I’ve always been curious about how analytics can do more than report numbers — how it can shape critical decisions, save resources, and even lives.

That curiosity led me to this project:
A Healthcare Emergency Decision Support Dashboard built with Power BI.

Not just as a portfolio piece.
But as a personal quest to show what’s possible when data meets urgency in healthcare.

The Objective

The goal was simple on paper, but powerful in impact:

To create a single, easy-to-use dashboard that helps healthcare decision-makers manage emergency situations better.
Specifically, it had to provide real-time, actionable insights on:

  • Active patient details
  • Bed availability and management
  • Staff on duty and shift details
  • Equipment usage status
  • Supplies and inventory levels

All at a glance.
Because in emergency care, time isn’t a luxury.

Step 1: Framing the Problem Clearly

I started by asking:

If I were managing a busy emergency ward right now, what would I need to know to act quickly?

From there, I drafted a list of must-have decision points:

How many patients are currently admitted?
How many beds are free and where?
Which staff are on duty or off shift?
What equipment is available and where is it being used?
Are critical supplies about to run low?

That became my core dashboard scope.

Step 2: Designing the Data Model

I mapped out the data sources I’d need to feed this dashboard.

Since this was a personal build, I designed synthetic datasets simulating:

  • Patient admission & discharge records
  • Bed allocation records
  • Staff rosters
  • Equipment inventory logs
  • Supplies stock records

Then, I built a relational data model in Power BI to connect them.
This step was crucial — a well-structured data model is what makes fast, reliable reporting possible.


Step 3: Crafting the Visual Story

I moved to dashboard design, guided by a principle:

Don’t make them think.

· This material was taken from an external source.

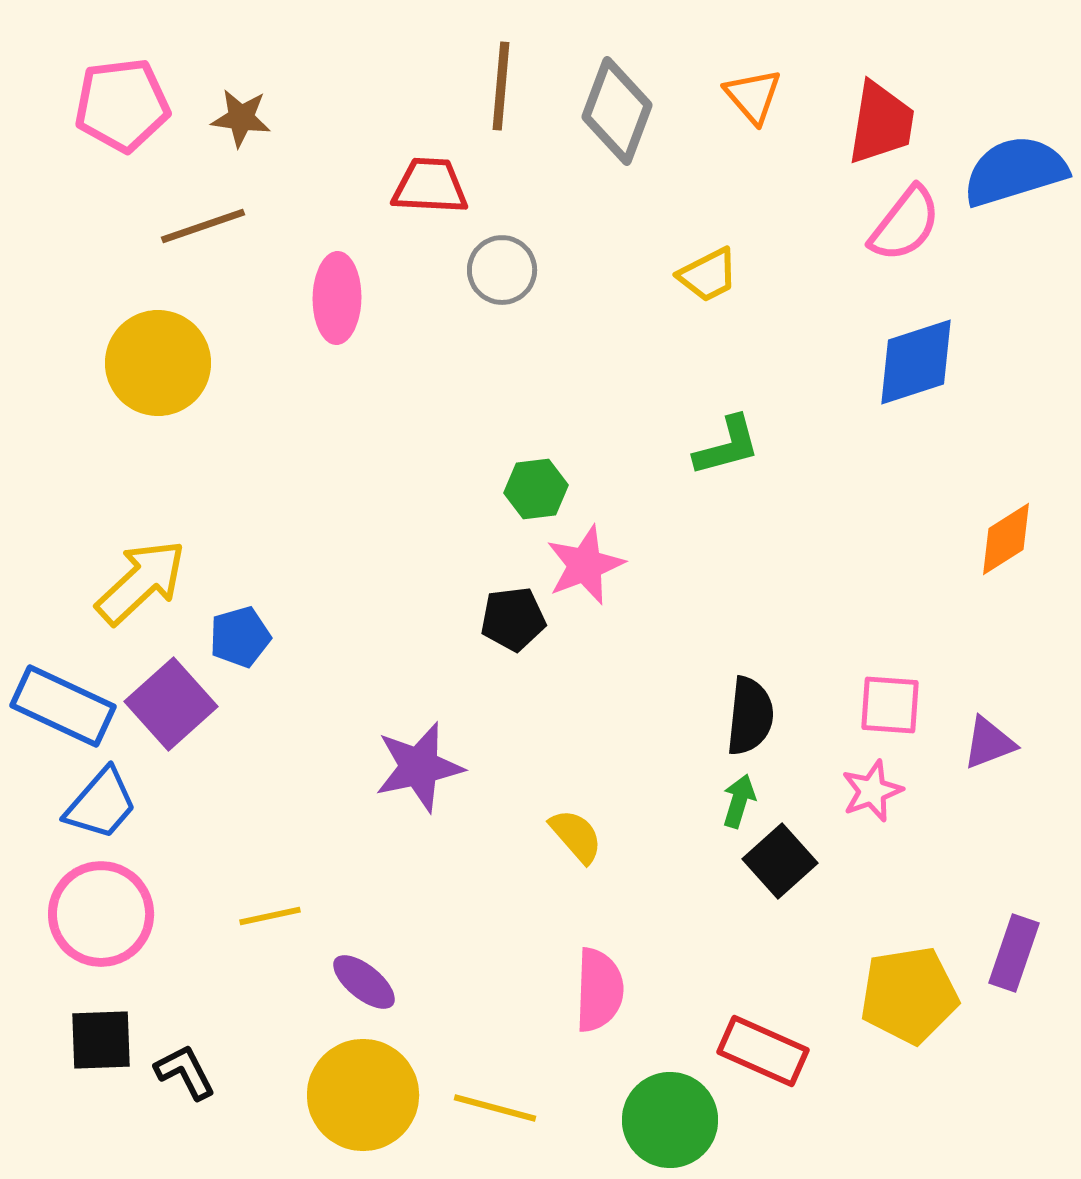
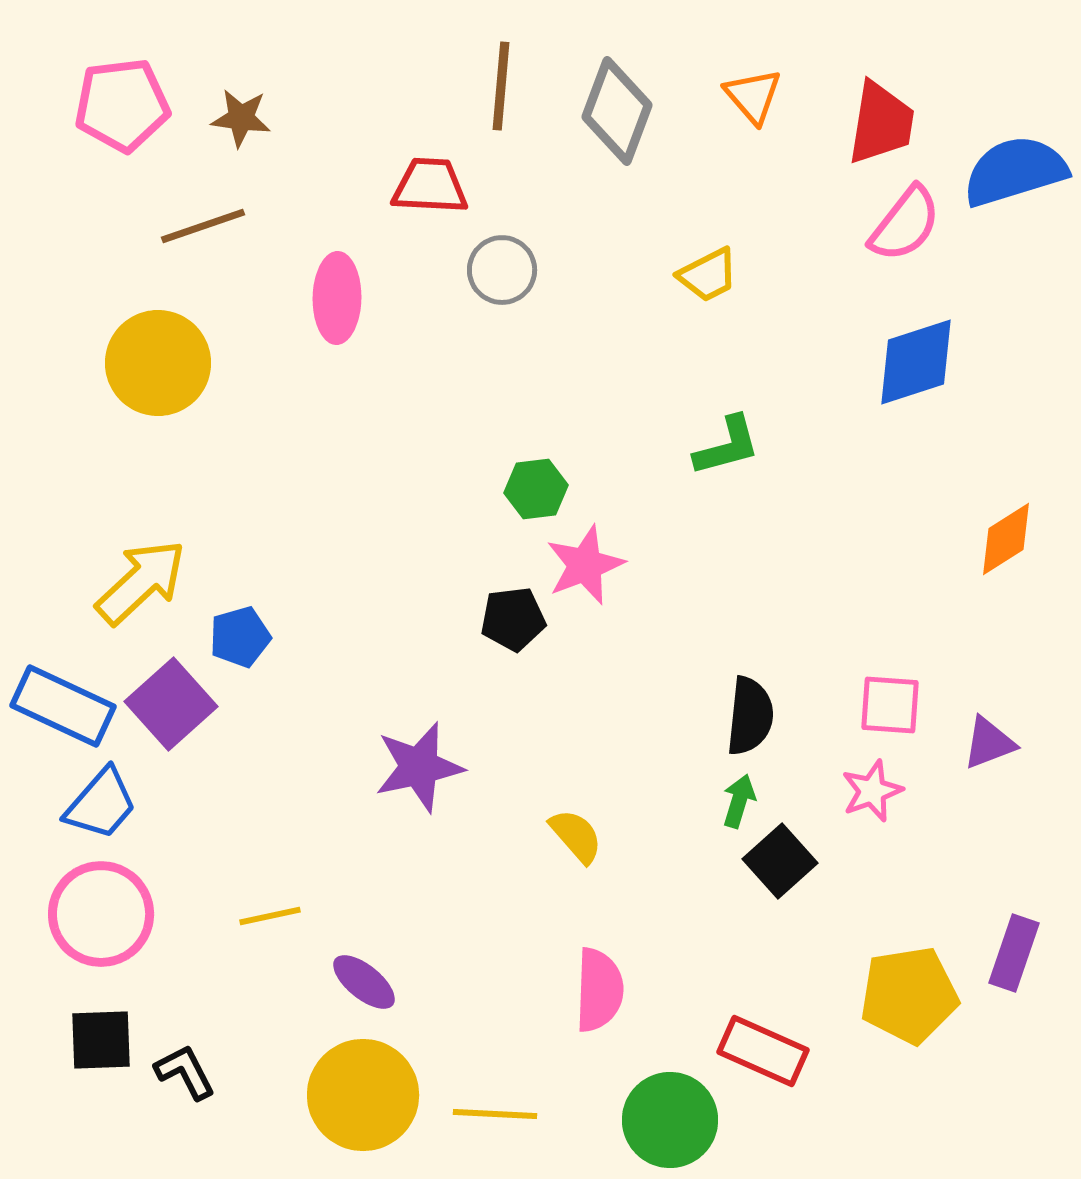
yellow line at (495, 1108): moved 6 px down; rotated 12 degrees counterclockwise
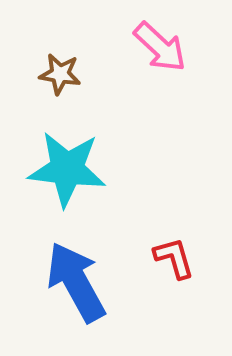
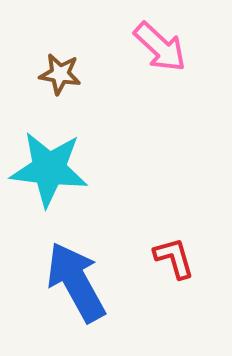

Show them what matters.

Here’s how I laid it out:
Cards for quick stats: total patients, average length of stay, and monthly turnover
Bar chart that shows bed occupancy by ward : total available beds, occupied bed, and occupancy rate

Bar chart with card that shows patient discharges : total patient transfer, deceased, recovered, and totla left against advice

Clustered bar chart that shows supplies day on hand

Step 4: Ensuring Real-Time Relevance

I configured data refresh triggers so that the dashboard could simulate real-time updates, reflecting the latest patient counts, bed statuses, and inventory changes.

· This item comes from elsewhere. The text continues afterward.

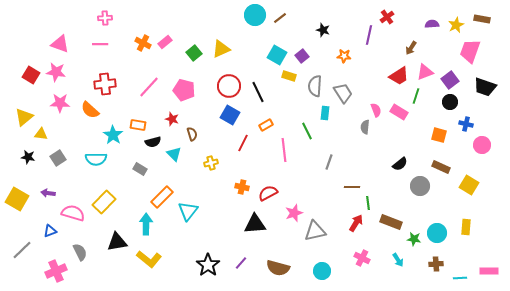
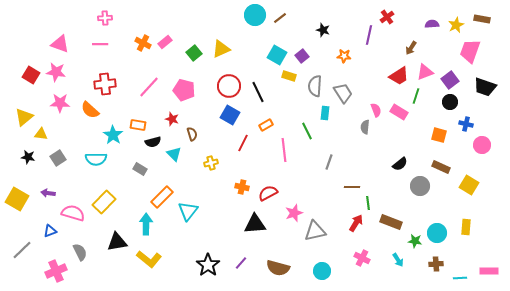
green star at (414, 239): moved 1 px right, 2 px down
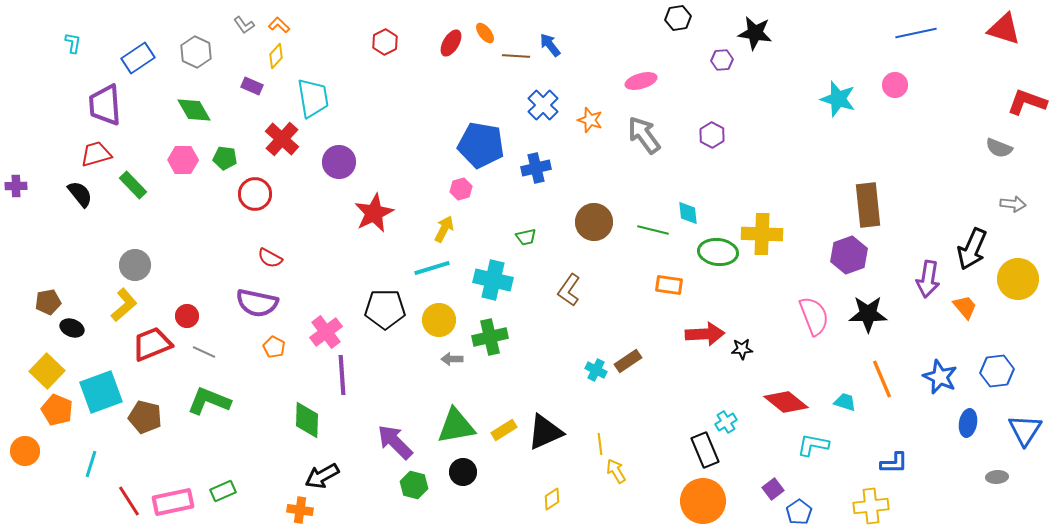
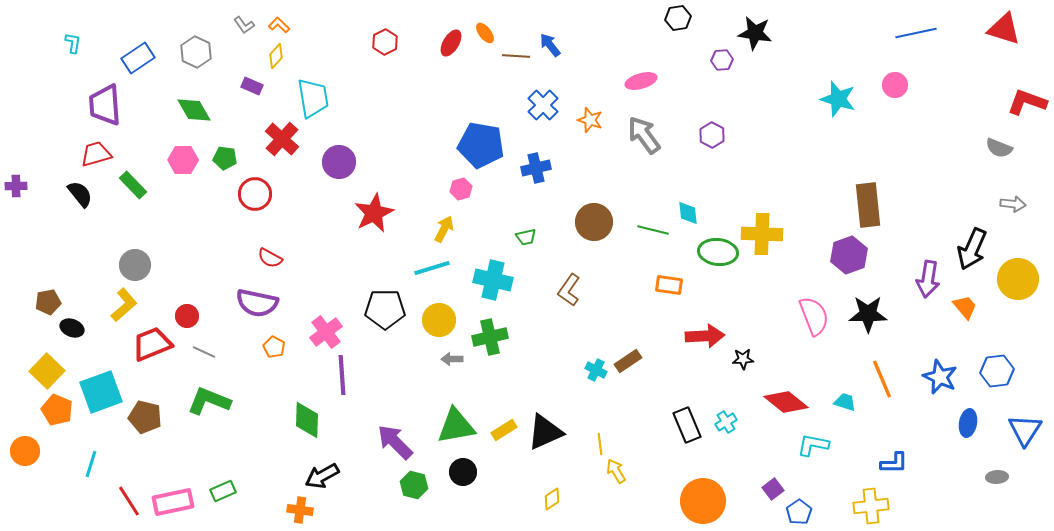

In healthcare decision-making, even a 30-minute-old report can be too late.

Step 5: Prioritizing Usability

After the first build, I reviewed it like an emergency room manager would:

Was it clear at a glance?
Were the most important numbers unmissable?
Could someone unfamiliar with analytics understand it?

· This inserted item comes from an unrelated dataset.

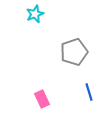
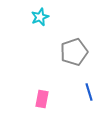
cyan star: moved 5 px right, 3 px down
pink rectangle: rotated 36 degrees clockwise
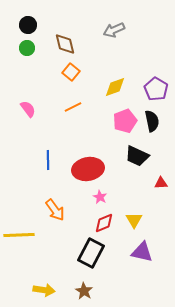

I stripped away clutter, simplified charts, adjusted color contrast for visibility, and ensured responsive navigation.

Key Lessons Learned

The best dashboards aren’t the prettiest — they’re the clearest.
Always design with your end-user’s moment of need in mind, not your own analyst preferences.
Every dashboard tells a story. If yours doesn’t, keep refining.

Final Thoughts

This project reaffirmed something for me:
Analytics in healthcare isn’t a luxury. It’s a lifeline.
And as data professionals, we have a responsibility to make our insights not just accurate — but timely, usable, and life-saving.
This dashboard is a step in that direction. And I’m proud of what it represents.